**Texte source**
------------------------

JN/SB
Numéro 19/4687
COUR D'APPEL DE PAU
Chambre sociale
ARRÊT DU 28/11/2019
Dossier : N° RG 19/01139 - N° Portalis DBVV-V-B7D-HG22
Nature affaire :
Demande de paiement de créances salariales sans contestation du motif de la rupture du contrat de travail
Affaire :
[K] [D]
C/
SA SEPA
Grosse délivrée le
à :
RÉPUBLIQUE FRANÇAISE
AU NOM DU PEUPLE FRANÇAIS
A R R Ê T
Prononcé publiquement par mise à disposition de l'arrêt au greffe de la Cour le 28 Novembre 2019, les parties en ayant été préalablement avisées dans les conditions prévues au deuxième alinéa de l'article 450 du Code de Procédure Civile.
* * * * *
APRES DÉBATS
à l'audience publique tenue le 03 Octobre 2019, devant :
Madame NICOLAS, magistrat chargé du rapport,
assistée de Madame BARRERE,faisant fonction de greffière.
Madame NICOLAS, en application des articles 786 et 910 du Code de Procédure Civile et à défaut d'opposition a tenu l'audience pour entendre les plaidoiries et en a rendu compte à la Cour composée de :
Madame DEL ARCO SALCEDO, Présidente
Madame NICOLAS, Conseiller
Monsieur LAJOURNADE, Conseiller
qui en ont délibéré conformément à la loi.
dans l'affaire opposant :
APPELANTE :
Madame [K] [D]
[Adresse 1]
[Localité 2]
Comparante assistée de Maître KAROUBI, avocat au barreau de PAU
INTIMEE :
SA SEPA SA immatriculée au RCS de PAU, représentée par ses représent
ants légaux domiciliés ès qualité audit siège.

------------------------

Donnez la suite de l'arrêt de la cour d'appel de Pau reproduit ci-dessus, en reprenant juste après sa dernière phrase. Les lignes qui suivent n'ont aucun lien avec l'arrêt ci-dessus.

Lignes de données:
------------------------

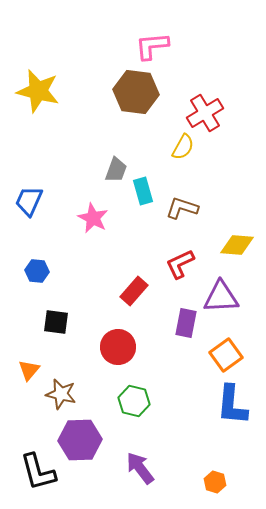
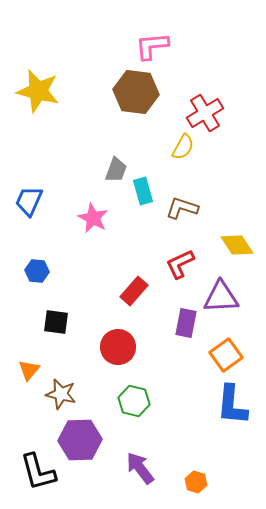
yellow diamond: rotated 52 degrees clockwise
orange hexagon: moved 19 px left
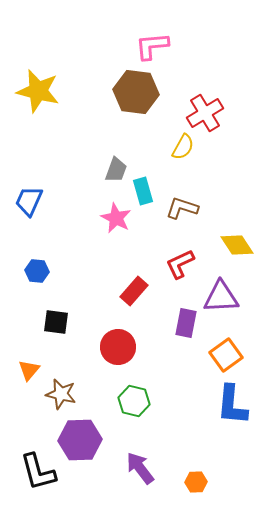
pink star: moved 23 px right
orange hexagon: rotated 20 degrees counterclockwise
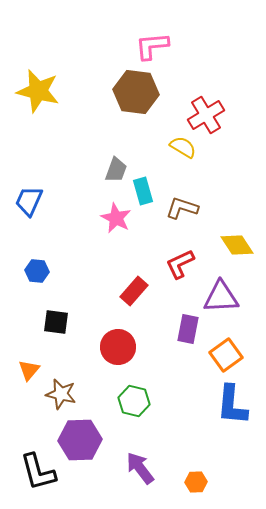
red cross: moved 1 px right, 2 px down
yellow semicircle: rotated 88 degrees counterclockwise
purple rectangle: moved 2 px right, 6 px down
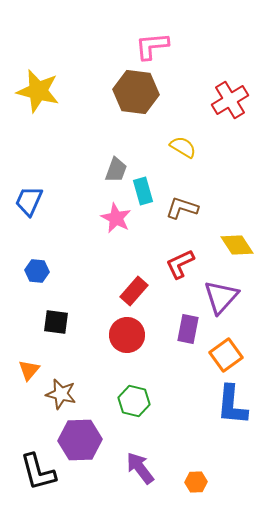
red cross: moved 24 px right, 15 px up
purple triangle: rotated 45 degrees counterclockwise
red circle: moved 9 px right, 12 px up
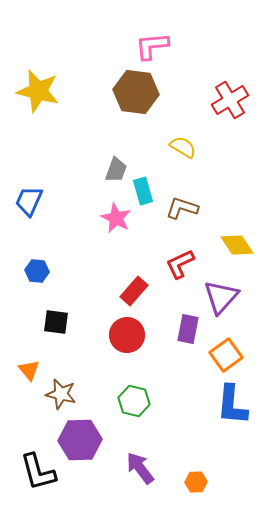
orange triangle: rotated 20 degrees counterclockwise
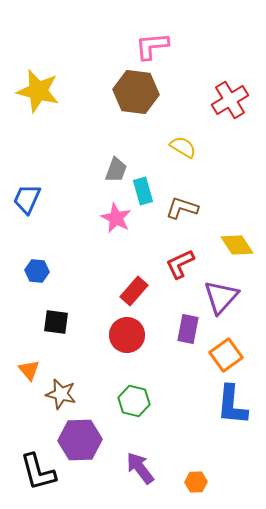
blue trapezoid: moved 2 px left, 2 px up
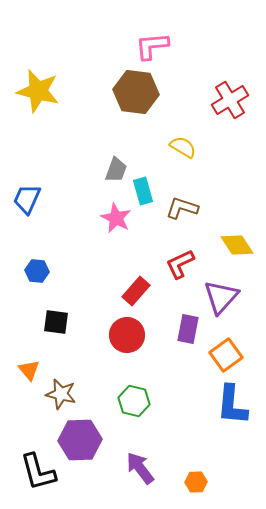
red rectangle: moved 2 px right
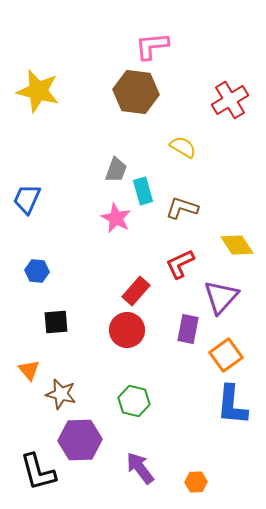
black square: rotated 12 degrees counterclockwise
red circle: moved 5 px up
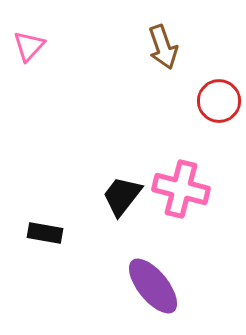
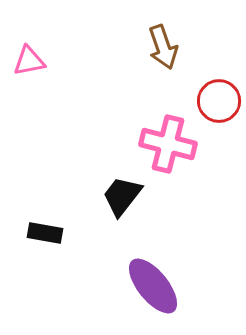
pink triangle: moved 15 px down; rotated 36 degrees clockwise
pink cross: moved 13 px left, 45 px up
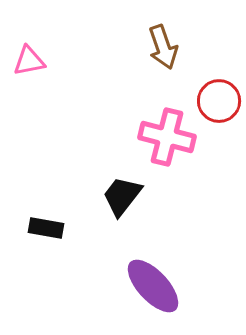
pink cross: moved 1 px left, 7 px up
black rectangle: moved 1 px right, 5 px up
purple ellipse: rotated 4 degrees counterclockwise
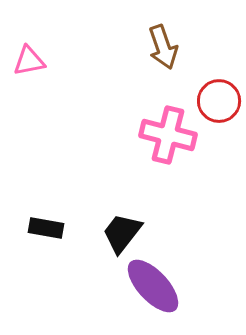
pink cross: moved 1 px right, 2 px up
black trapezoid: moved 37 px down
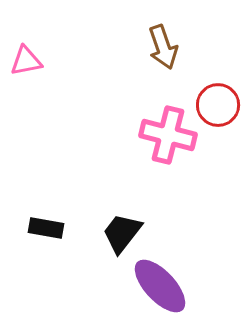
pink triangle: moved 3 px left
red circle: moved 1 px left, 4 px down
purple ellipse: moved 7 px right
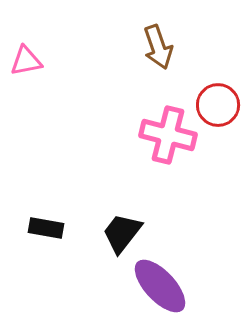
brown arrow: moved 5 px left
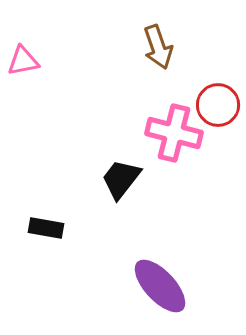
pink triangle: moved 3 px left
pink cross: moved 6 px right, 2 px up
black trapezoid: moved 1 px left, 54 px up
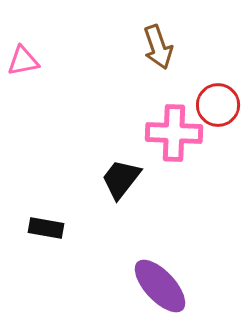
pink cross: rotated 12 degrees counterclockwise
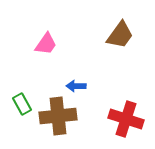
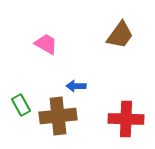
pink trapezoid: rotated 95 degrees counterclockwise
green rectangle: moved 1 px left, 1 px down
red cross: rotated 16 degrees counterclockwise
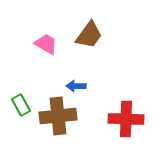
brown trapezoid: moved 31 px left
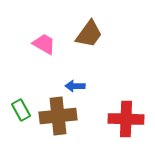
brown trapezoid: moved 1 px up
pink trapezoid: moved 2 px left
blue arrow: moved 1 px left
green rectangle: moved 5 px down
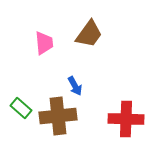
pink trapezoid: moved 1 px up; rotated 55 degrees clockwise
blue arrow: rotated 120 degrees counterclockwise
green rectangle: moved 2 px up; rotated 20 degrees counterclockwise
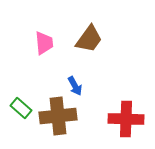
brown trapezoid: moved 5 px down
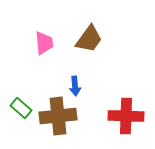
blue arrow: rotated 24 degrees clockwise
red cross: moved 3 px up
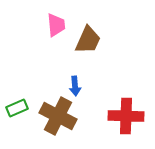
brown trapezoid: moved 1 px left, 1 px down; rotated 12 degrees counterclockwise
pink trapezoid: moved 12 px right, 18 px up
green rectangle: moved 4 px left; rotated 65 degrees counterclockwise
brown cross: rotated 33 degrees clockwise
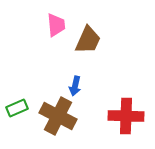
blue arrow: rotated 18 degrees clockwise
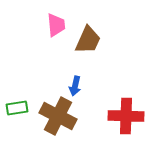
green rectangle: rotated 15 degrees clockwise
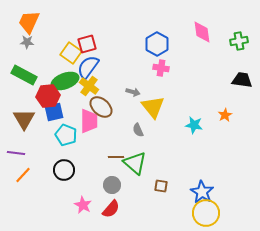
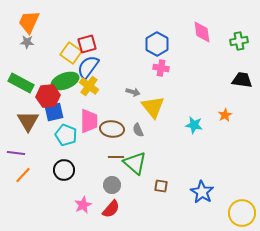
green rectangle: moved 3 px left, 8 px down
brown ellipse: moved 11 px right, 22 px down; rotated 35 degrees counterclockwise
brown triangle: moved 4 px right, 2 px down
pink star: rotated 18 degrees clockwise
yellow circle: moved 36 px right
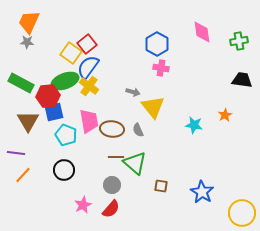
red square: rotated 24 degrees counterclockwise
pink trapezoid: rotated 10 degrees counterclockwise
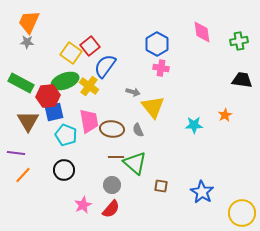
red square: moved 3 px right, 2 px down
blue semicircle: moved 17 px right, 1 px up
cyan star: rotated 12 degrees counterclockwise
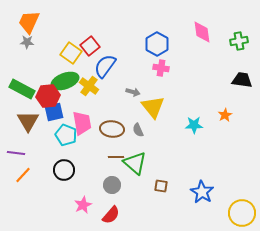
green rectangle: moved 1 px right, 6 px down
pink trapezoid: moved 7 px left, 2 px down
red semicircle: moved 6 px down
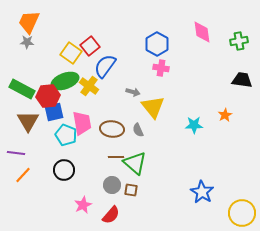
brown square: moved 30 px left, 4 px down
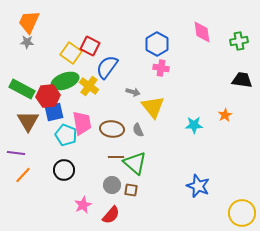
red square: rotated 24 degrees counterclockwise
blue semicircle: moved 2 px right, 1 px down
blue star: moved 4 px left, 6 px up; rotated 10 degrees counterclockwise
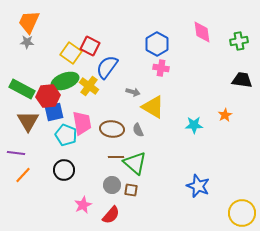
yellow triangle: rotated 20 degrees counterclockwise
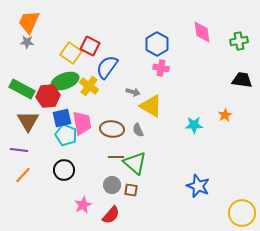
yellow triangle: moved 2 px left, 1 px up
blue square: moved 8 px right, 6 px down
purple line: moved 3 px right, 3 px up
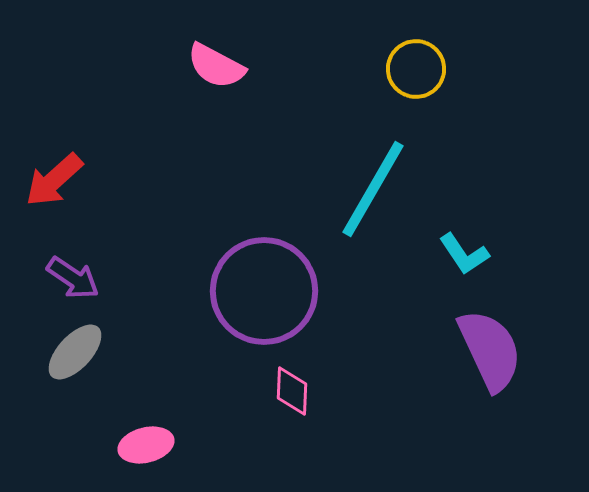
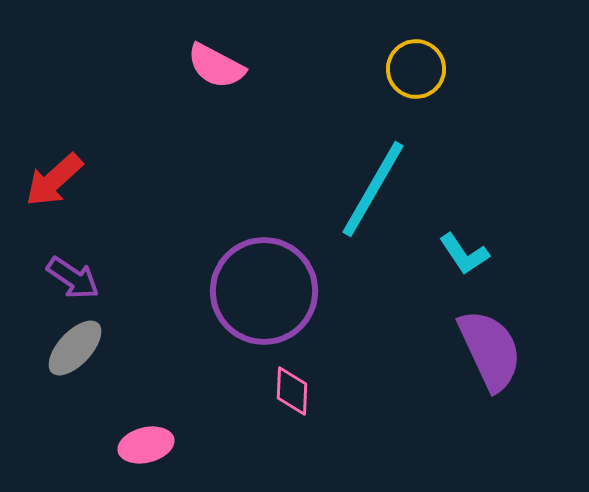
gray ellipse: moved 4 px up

------------------------

**Résultat attendu**
[Adresse 2]
[Localité 1] / FRANCE
Représentée par Maître MARCHESSEAU LUCAS de la SELARL AVOCADOUR, avocat au barreau de PAU
sur appel de la décision
en date du 11 MARS 2019
rendue par le CONSEIL DE PRUD'HOMMES - FORMATION DE DEPARTAGE DE PAU
RG numéro : 17/00283
FAITS ET PROCÉDURE
Le 15 mars 1998, selon contrat de travail à durée indéterminée, Mme [D] (la salariée), a été embauchée par la société d'équipement des Pyrénées atlantiques (SEPA en abrégé et l'employeur), en qualité d'assistante d'ingénieur d'opérations.
La salariée, a :
-le 1er avril 1999, été désignée en qualité de déléguée syndicale,
-du 3 mai 1999 au 12 décembre 2000, rempli les fonctions de déléguée du personnel.
Le 12 juin 2004, elle a été licenciée pour faute grave.
Elle a saisi le conseil des prud'hommes de Pau, d'une contestation de son licenciement.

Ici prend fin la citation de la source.